**TASK DIRECTIONS:**
Reproduce the material below word for word, leaving out the pictures.

MATERIAL FOR THE TASK START

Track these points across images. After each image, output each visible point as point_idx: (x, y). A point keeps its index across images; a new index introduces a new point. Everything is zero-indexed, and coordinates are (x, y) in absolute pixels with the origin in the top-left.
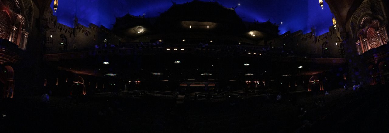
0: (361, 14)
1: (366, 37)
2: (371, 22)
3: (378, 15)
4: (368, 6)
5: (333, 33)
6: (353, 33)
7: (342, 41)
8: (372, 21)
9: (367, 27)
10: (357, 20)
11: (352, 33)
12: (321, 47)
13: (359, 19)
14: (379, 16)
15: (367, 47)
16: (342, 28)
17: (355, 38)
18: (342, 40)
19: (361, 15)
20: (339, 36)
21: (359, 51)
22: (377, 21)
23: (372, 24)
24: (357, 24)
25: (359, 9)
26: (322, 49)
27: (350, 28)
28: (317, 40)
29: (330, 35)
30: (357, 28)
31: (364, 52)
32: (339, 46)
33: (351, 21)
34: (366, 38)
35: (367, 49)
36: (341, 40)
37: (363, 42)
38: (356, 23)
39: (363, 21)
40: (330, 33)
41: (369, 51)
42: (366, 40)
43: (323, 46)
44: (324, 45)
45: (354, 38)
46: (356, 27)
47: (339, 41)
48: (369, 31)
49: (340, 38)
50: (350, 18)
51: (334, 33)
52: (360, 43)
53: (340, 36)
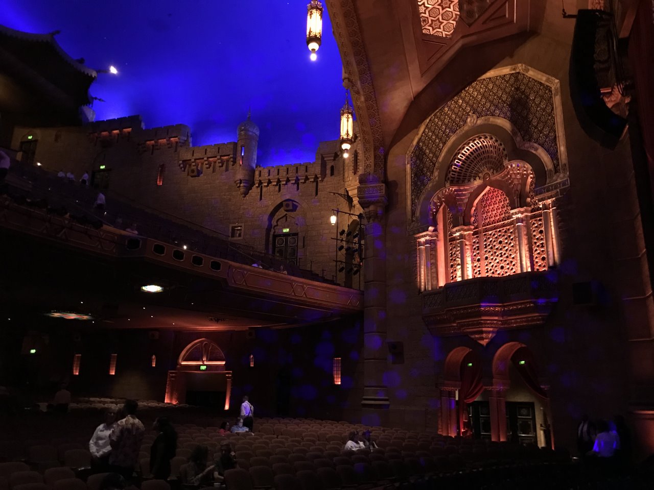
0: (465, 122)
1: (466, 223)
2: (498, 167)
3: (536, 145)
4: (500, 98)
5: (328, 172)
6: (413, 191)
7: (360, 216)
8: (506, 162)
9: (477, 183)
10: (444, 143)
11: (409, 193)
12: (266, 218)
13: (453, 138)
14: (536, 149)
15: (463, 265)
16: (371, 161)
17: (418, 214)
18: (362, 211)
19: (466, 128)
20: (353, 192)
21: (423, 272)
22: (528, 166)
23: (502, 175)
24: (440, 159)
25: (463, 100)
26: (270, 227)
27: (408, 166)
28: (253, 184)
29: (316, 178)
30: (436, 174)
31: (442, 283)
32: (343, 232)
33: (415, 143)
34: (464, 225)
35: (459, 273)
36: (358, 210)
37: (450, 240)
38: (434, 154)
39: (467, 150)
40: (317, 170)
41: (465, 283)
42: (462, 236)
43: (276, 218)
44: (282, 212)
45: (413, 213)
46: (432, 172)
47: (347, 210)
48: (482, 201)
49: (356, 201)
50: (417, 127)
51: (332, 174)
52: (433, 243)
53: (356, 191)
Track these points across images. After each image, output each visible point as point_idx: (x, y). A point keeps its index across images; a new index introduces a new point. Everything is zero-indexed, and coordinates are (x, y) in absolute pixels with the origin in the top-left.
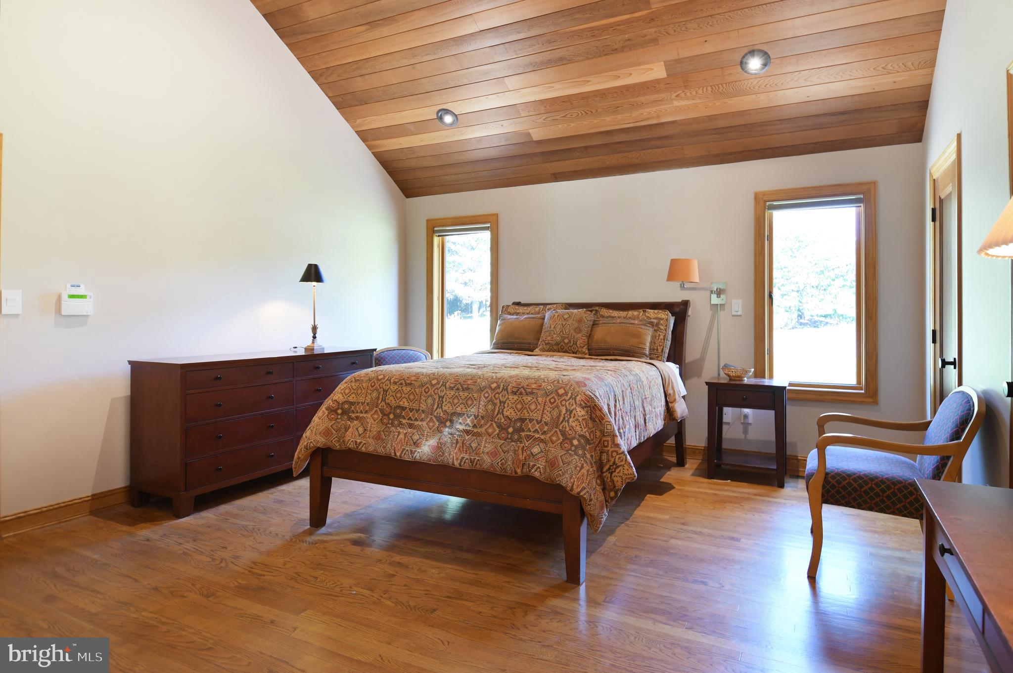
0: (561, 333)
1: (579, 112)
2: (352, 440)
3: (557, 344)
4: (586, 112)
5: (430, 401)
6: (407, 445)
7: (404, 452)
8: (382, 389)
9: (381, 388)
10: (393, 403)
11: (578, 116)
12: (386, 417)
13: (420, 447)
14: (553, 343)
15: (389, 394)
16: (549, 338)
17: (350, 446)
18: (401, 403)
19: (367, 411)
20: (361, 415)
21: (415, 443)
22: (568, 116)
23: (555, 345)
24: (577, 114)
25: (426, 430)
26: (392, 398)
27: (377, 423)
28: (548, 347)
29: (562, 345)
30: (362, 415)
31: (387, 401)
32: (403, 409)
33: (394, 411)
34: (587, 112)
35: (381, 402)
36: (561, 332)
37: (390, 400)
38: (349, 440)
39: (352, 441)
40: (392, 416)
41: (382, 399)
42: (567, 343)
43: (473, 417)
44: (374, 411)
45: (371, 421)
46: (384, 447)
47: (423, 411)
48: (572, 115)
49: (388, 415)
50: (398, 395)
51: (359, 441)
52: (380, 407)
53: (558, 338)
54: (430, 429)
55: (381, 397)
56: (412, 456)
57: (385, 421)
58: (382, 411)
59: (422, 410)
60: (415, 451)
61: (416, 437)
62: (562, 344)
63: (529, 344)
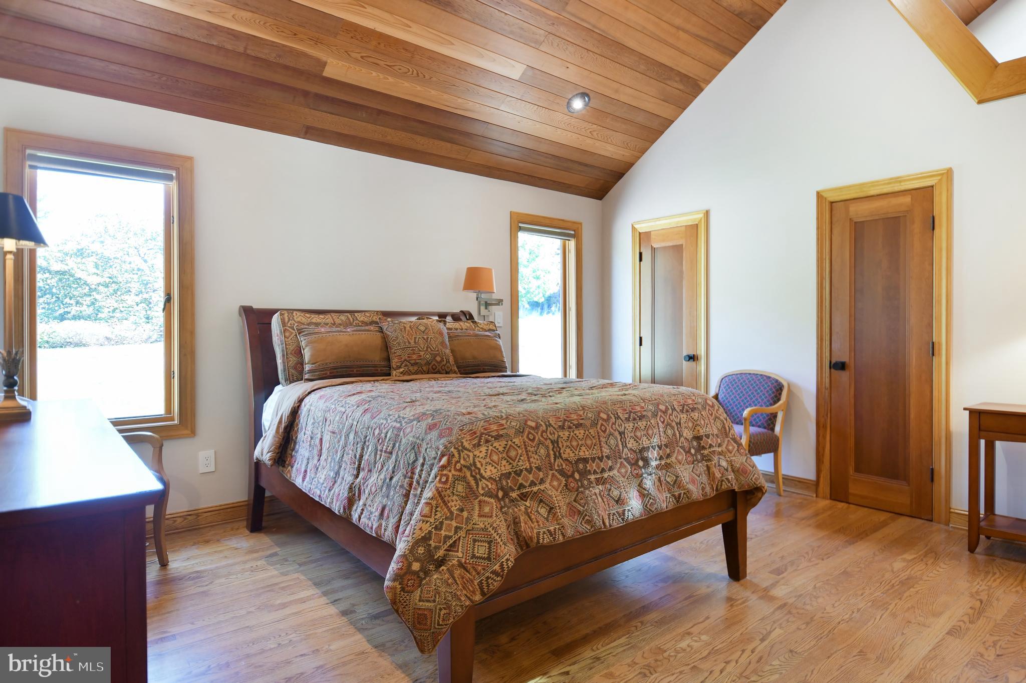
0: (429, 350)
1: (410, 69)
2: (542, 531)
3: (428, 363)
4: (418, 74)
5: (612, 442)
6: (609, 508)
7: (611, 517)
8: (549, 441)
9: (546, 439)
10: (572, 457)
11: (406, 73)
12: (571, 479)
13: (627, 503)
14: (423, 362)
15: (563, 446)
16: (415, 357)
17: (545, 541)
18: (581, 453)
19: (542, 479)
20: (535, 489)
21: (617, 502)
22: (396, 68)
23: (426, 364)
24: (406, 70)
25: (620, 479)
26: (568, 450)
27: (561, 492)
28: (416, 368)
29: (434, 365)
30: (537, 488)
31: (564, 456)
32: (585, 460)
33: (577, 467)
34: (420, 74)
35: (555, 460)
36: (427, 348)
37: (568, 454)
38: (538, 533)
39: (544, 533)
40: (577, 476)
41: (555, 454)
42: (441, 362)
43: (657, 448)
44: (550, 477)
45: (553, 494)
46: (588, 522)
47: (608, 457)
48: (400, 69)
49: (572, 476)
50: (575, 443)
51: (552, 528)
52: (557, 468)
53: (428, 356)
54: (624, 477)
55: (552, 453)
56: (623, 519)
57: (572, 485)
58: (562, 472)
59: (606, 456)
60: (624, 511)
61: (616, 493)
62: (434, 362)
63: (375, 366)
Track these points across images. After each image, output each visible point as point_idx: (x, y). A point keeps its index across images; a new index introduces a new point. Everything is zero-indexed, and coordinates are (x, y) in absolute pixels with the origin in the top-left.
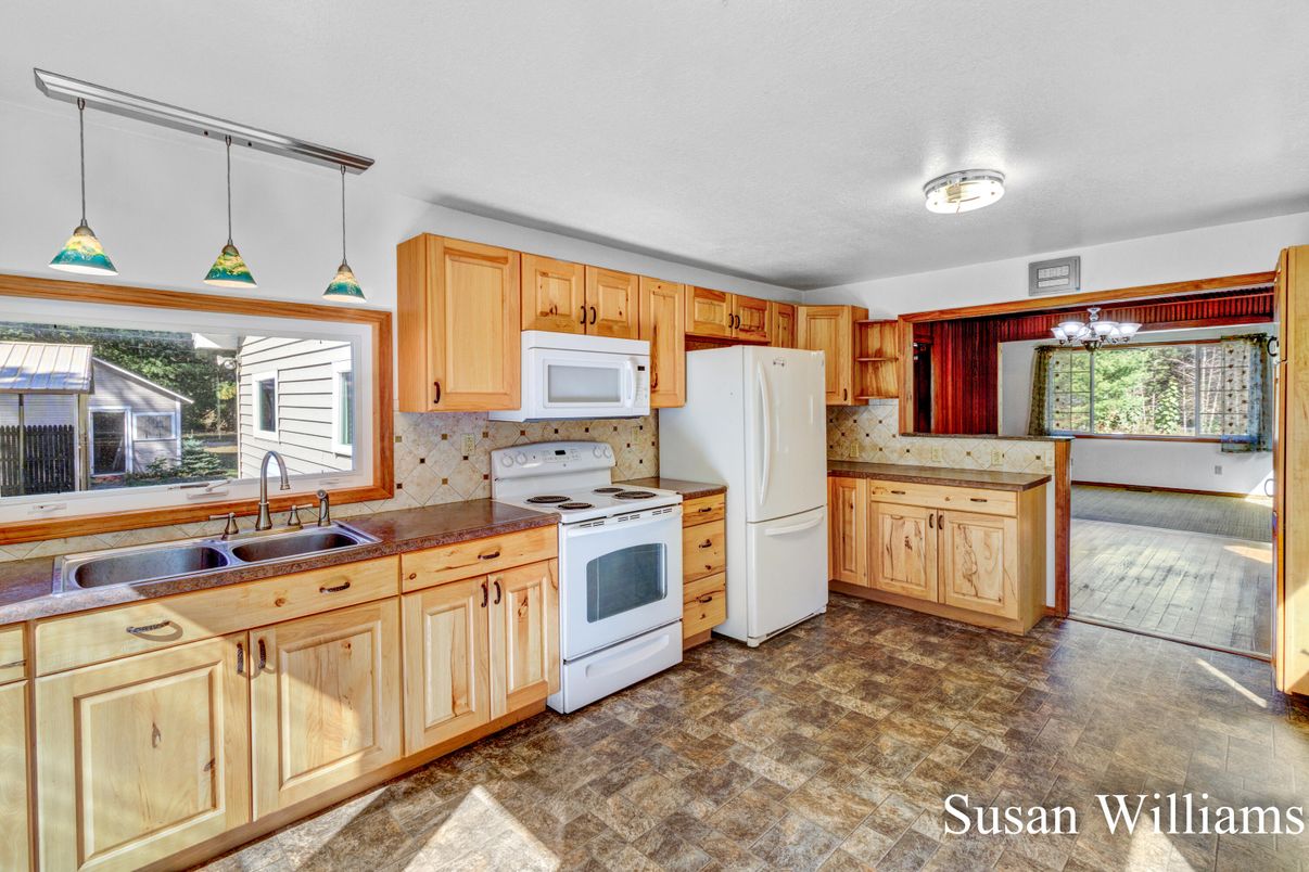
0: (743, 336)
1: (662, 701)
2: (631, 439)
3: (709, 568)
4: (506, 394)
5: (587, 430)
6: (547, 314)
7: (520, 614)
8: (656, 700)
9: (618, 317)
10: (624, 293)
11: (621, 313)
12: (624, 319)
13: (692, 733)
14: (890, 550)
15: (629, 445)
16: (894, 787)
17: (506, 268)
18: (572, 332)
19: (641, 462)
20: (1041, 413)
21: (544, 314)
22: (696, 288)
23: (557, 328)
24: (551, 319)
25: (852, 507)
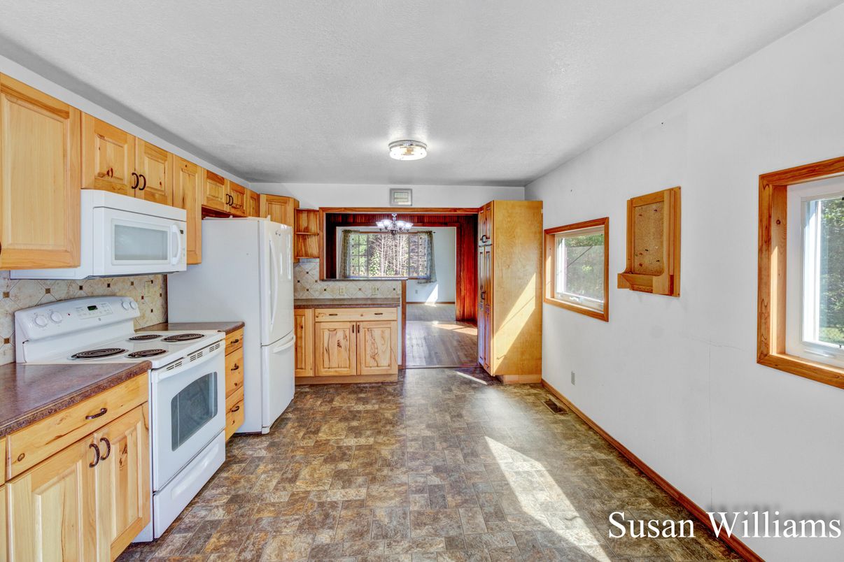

MATERIAL FOR THE TASK END

**OUTPUT BELOW:**
Track these points across images. After each image, output each visible point as point_idx: (x, y). A point keeps its index across images; a new index introduces a new point. Everything is zero-indexed, and coordinates are (x, y) in absolute pixels with the origin in the top-left.
0: (361, 14)
1: (366, 37)
2: (371, 22)
3: (378, 15)
4: (368, 6)
5: (333, 33)
6: (353, 33)
7: (342, 41)
8: (372, 21)
9: (367, 27)
10: (357, 20)
11: (352, 33)
12: (321, 47)
13: (359, 19)
14: (379, 16)
15: (367, 47)
16: (342, 28)
17: (355, 38)
18: (342, 40)
19: (361, 15)
20: (339, 36)
21: (359, 51)
22: (377, 21)
23: (372, 24)
24: (357, 24)
25: (359, 9)
26: (322, 49)
27: (350, 28)
28: (317, 40)
29: (330, 35)
30: (357, 28)
31: (364, 52)
32: (339, 46)
33: (351, 21)
34: (366, 38)
35: (367, 49)
36: (341, 40)
37: (363, 42)
38: (356, 23)
39: (363, 21)
40: (330, 33)
41: (369, 51)
42: (366, 40)
43: (323, 46)
44: (324, 45)
45: (354, 38)
46: (356, 27)
47: (339, 41)
48: (369, 31)
49: (340, 38)
50: (350, 18)
51: (334, 33)
52: (360, 43)
53: (340, 36)
0: (465, 122)
1: (466, 223)
2: (498, 167)
3: (536, 145)
4: (500, 98)
5: (328, 172)
6: (413, 191)
7: (360, 216)
8: (506, 162)
9: (477, 183)
10: (444, 143)
11: (409, 193)
12: (266, 218)
13: (453, 138)
14: (536, 149)
15: (463, 265)
16: (371, 161)
17: (418, 214)
18: (362, 211)
19: (466, 128)
20: (353, 192)
21: (423, 272)
22: (528, 166)
23: (502, 175)
24: (440, 159)
25: (463, 100)
26: (270, 227)
27: (408, 166)
28: (253, 184)
29: (316, 178)
30: (436, 174)
31: (442, 283)
32: (343, 232)
33: (415, 143)
34: (464, 225)
35: (459, 273)
36: (358, 210)
37: (450, 240)
38: (434, 154)
39: (467, 150)
40: (317, 170)
41: (465, 283)
42: (462, 236)
43: (276, 218)
44: (282, 212)
45: (413, 213)
46: (432, 172)
47: (347, 210)
48: (482, 201)
49: (356, 201)
50: (417, 127)
51: (332, 174)
52: (433, 243)
53: (356, 191)
Track these points across images. After each image, output each visible point as point_idx: (x, y). A point keeps its index across images; a new index introduces a new point. Everything is zero-indexed, and coordinates are (x, y) in absolute pixels with the origin in the top-left.
0: (561, 333)
1: (579, 112)
2: (352, 440)
3: (557, 344)
4: (586, 112)
5: (430, 401)
6: (407, 445)
7: (404, 452)
8: (382, 389)
9: (381, 388)
10: (393, 403)
11: (578, 116)
12: (386, 417)
13: (420, 447)
14: (553, 343)
15: (389, 394)
16: (549, 338)
17: (350, 446)
18: (401, 403)
19: (367, 411)
20: (361, 415)
21: (415, 443)
22: (568, 116)
23: (555, 345)
24: (577, 114)
25: (426, 430)
26: (392, 398)
27: (377, 423)
28: (548, 347)
29: (562, 345)
30: (362, 415)
31: (387, 401)
32: (403, 409)
33: (394, 411)
34: (587, 112)
35: (381, 402)
36: (561, 332)
37: (390, 400)
38: (349, 440)
39: (352, 441)
40: (392, 416)
41: (382, 399)
42: (567, 343)
43: (473, 417)
44: (374, 411)
45: (371, 421)
46: (384, 447)
47: (423, 411)
48: (572, 115)
49: (388, 415)
50: (398, 395)
51: (359, 441)
52: (380, 407)
53: (558, 338)
54: (430, 429)
55: (381, 397)
56: (412, 456)
57: (385, 421)
58: (382, 411)
59: (422, 410)
60: (415, 451)
61: (416, 437)
62: (562, 344)
63: (529, 344)
0: (429, 350)
1: (410, 69)
2: (542, 531)
3: (428, 363)
4: (418, 74)
5: (612, 442)
6: (609, 508)
7: (611, 517)
8: (549, 441)
9: (546, 439)
10: (572, 457)
11: (406, 73)
12: (571, 479)
13: (627, 503)
14: (423, 362)
15: (563, 446)
16: (415, 357)
17: (545, 541)
18: (581, 453)
19: (542, 479)
20: (535, 489)
21: (617, 502)
22: (396, 68)
23: (426, 364)
24: (406, 70)
25: (620, 479)
26: (568, 450)
27: (561, 492)
28: (416, 368)
29: (434, 365)
30: (537, 488)
31: (564, 456)
32: (585, 460)
33: (577, 467)
34: (420, 74)
35: (555, 460)
36: (427, 348)
37: (568, 454)
38: (538, 533)
39: (544, 533)
40: (577, 476)
41: (555, 454)
42: (441, 362)
43: (657, 448)
44: (550, 477)
45: (553, 494)
46: (588, 522)
47: (608, 457)
48: (400, 69)
49: (572, 476)
50: (575, 443)
51: (552, 528)
52: (557, 468)
53: (428, 356)
54: (624, 477)
55: (552, 453)
56: (623, 519)
57: (572, 485)
58: (562, 472)
59: (606, 456)
60: (624, 511)
61: (616, 493)
62: (434, 362)
63: (375, 366)
Track these points across images. After each image, output each visible point as point_idx: (x, y). A point keeps its index across images; a new index introduces a new point. Everything is zero-indexed, and coordinates are (x, y) in absolute pixels with the origin in the top-left.
0: (743, 336)
1: (662, 701)
2: (631, 439)
3: (709, 568)
4: (506, 394)
5: (587, 430)
6: (547, 314)
7: (520, 614)
8: (656, 700)
9: (618, 317)
10: (624, 293)
11: (621, 313)
12: (624, 319)
13: (692, 733)
14: (890, 550)
15: (629, 445)
16: (894, 787)
17: (506, 268)
18: (572, 332)
19: (641, 462)
20: (1041, 413)
21: (544, 314)
22: (696, 288)
23: (557, 328)
24: (551, 319)
25: (852, 507)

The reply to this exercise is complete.